Your assignment
Of all the lines in the material, count those containing the string "реальном" and write only the resulting number.

Data excerpts
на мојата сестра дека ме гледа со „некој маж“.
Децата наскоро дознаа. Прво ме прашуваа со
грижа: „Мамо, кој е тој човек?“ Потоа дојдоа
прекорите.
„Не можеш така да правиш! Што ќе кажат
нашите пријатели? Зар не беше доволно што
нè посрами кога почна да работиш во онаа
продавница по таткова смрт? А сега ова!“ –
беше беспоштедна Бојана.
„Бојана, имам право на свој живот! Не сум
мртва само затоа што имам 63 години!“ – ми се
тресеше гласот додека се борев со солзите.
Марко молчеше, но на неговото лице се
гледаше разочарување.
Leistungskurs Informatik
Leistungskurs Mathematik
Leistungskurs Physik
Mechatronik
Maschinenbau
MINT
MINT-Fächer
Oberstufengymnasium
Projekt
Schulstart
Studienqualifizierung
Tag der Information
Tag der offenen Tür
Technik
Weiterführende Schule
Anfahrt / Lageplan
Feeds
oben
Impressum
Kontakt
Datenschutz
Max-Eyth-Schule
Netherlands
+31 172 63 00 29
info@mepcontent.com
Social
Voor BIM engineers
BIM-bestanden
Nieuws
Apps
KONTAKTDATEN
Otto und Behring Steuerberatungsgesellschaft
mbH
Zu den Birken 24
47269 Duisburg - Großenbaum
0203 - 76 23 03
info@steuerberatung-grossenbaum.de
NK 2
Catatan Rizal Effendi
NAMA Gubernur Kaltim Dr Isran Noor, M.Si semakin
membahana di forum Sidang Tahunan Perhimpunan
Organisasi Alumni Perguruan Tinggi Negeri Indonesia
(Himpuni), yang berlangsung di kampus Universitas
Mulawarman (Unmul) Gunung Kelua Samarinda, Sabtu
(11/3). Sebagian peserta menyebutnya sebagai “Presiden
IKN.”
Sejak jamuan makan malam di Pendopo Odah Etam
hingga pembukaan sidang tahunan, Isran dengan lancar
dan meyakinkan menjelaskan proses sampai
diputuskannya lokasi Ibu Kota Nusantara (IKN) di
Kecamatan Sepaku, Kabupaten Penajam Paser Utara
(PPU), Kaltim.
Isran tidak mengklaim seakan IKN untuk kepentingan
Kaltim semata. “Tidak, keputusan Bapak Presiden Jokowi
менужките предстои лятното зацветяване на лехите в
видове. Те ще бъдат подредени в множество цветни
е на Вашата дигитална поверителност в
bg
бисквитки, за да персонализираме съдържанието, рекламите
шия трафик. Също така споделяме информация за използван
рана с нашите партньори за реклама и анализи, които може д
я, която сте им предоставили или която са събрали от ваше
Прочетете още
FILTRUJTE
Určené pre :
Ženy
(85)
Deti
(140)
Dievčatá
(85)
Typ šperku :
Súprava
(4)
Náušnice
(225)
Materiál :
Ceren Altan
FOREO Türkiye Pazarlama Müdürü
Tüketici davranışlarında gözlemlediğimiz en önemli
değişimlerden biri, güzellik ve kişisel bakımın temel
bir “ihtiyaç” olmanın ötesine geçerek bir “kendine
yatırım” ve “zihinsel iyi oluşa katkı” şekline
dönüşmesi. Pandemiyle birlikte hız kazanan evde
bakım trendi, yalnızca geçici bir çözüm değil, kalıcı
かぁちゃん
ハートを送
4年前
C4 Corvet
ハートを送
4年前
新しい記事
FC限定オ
...
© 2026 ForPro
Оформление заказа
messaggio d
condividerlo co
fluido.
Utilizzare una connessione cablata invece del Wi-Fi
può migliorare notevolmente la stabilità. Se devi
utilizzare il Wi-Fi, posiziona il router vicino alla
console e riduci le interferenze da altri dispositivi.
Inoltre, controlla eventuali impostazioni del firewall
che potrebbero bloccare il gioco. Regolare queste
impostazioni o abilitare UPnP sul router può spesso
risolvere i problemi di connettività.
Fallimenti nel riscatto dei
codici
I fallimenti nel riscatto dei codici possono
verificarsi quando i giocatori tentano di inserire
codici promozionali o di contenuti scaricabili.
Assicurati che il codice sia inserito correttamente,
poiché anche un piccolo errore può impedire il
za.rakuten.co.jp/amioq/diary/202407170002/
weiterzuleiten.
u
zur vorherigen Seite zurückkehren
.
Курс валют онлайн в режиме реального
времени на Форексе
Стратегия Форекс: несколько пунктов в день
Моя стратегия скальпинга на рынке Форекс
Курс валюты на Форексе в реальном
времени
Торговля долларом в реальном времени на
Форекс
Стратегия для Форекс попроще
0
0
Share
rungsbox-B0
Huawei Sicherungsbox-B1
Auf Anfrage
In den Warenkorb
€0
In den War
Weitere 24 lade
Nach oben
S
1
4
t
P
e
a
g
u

Task response
2